Set down all of the data that follows word for word, without the images.

Task data START

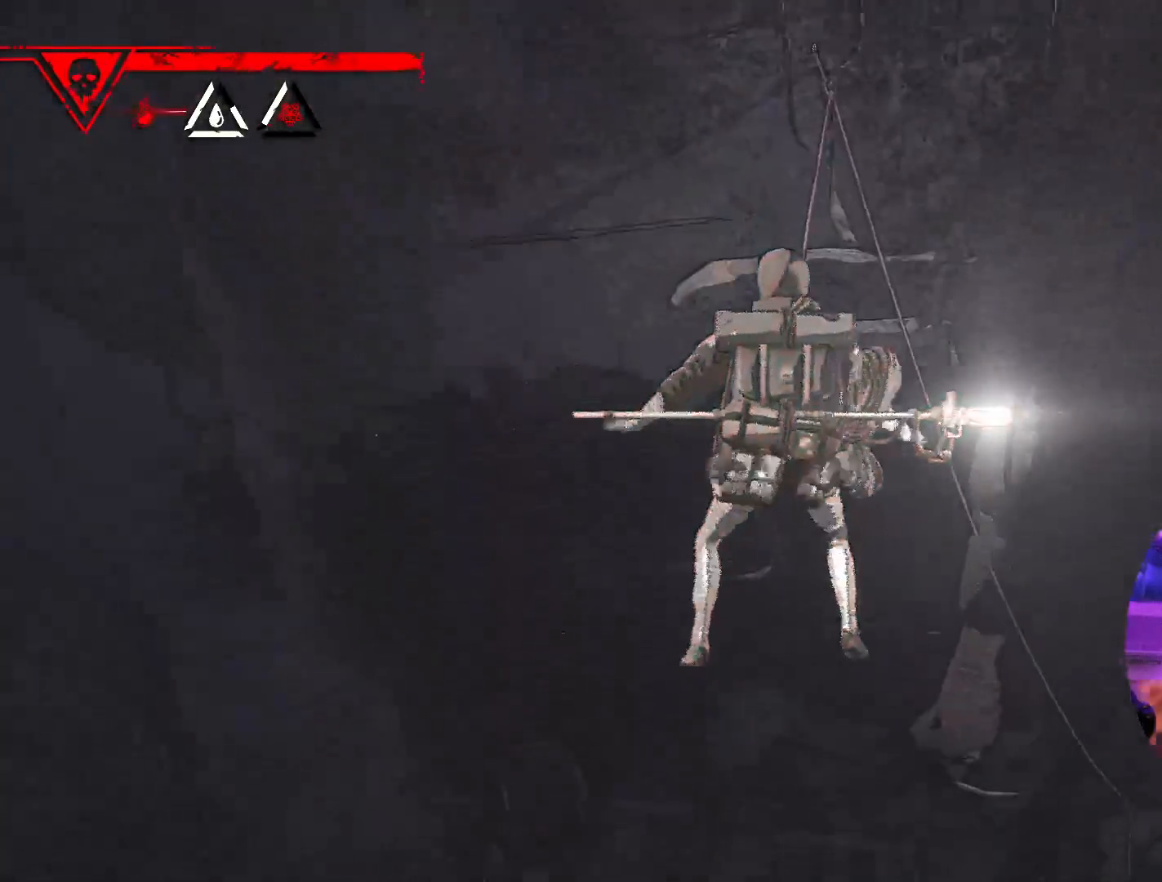
{"buttons": [], "left_stick": "center", "right_stick": "center", "events": []}
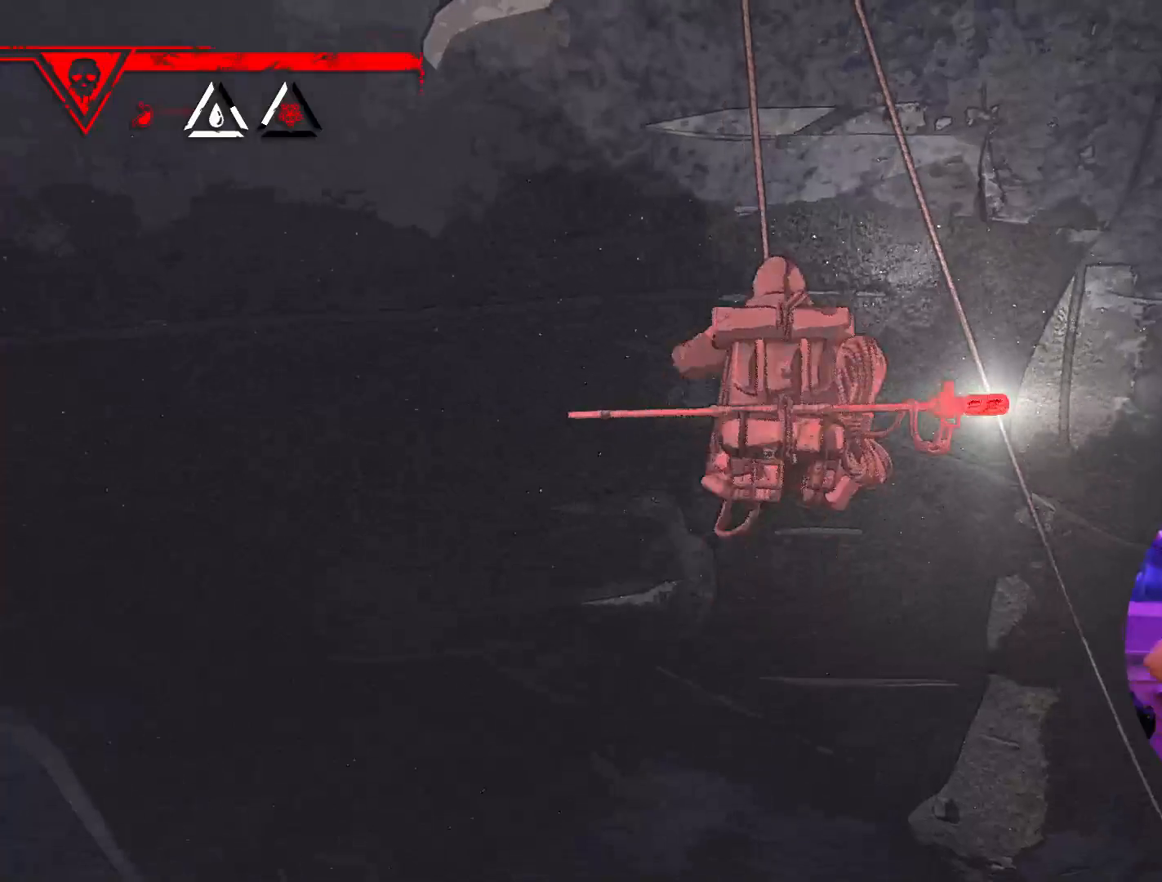
{"buttons": [], "left_stick": "center", "right_stick": "center", "events": []}
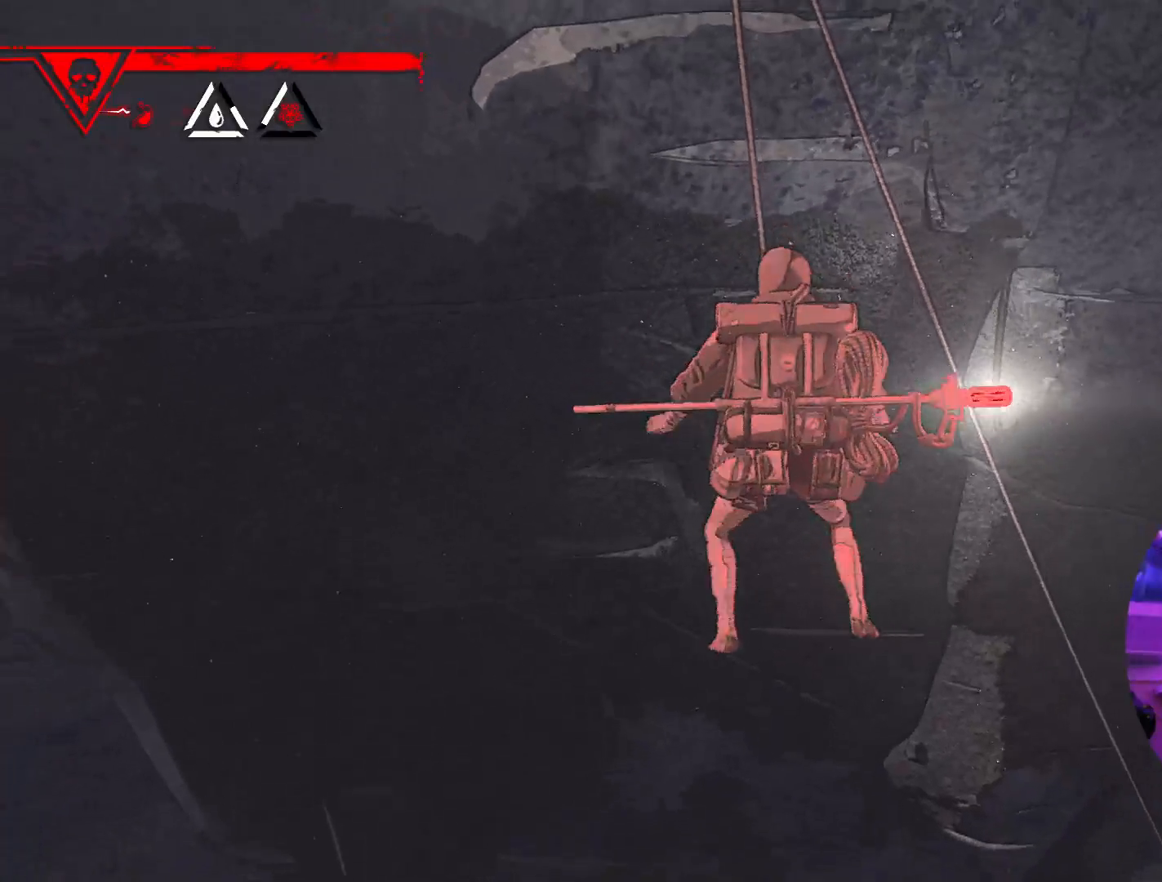
{"buttons": [], "left_stick": "center", "right_stick": "center", "events": []}
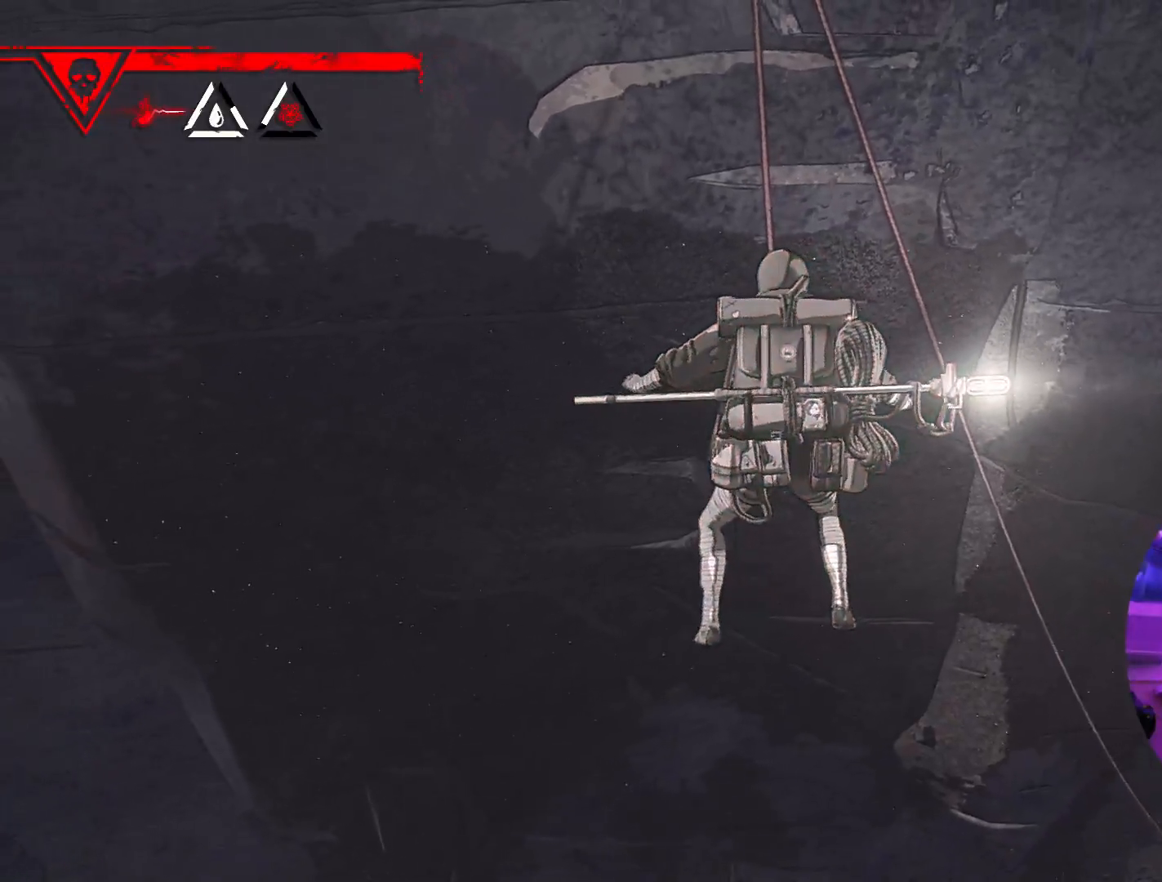
{"buttons": [], "left_stick": "center", "right_stick": "center", "events": []}
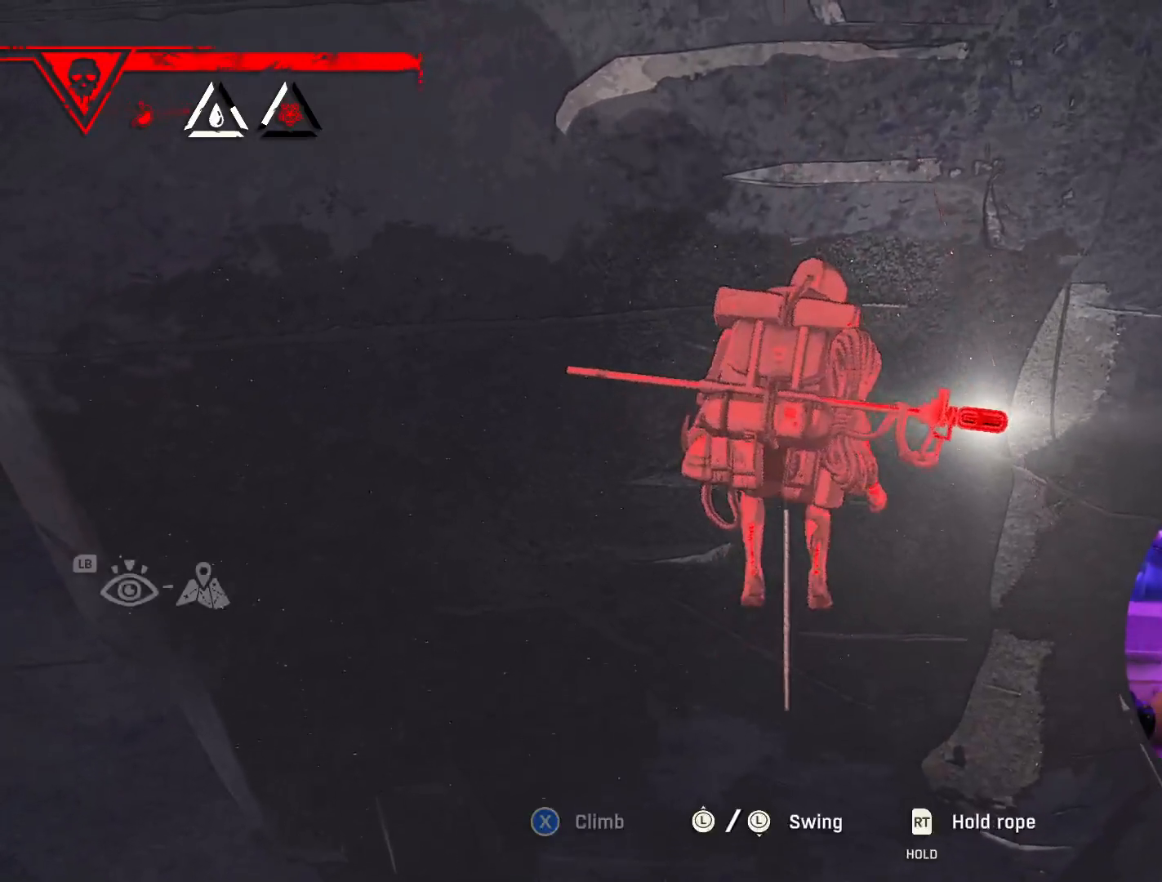
{"buttons": ["R2"], "left_stick": "center", "right_stick": "center", "events": [[250, "R2", "down"]]}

Task data END

### Written response
{"buttons": [], "left_stick": "center", "right_stick": "center", "events": []}
{"buttons": [], "left_stick": "center", "right_stick": "center", "events": []}
{"buttons": [], "left_stick": "center", "right_stick": "center", "events": []}
{"buttons": [], "left_stick": "center", "right_stick": "center", "events": []}
{"buttons": ["R2"], "left_stick": "center", "right_stick": "center", "events": [[250, "R2", "down"]]}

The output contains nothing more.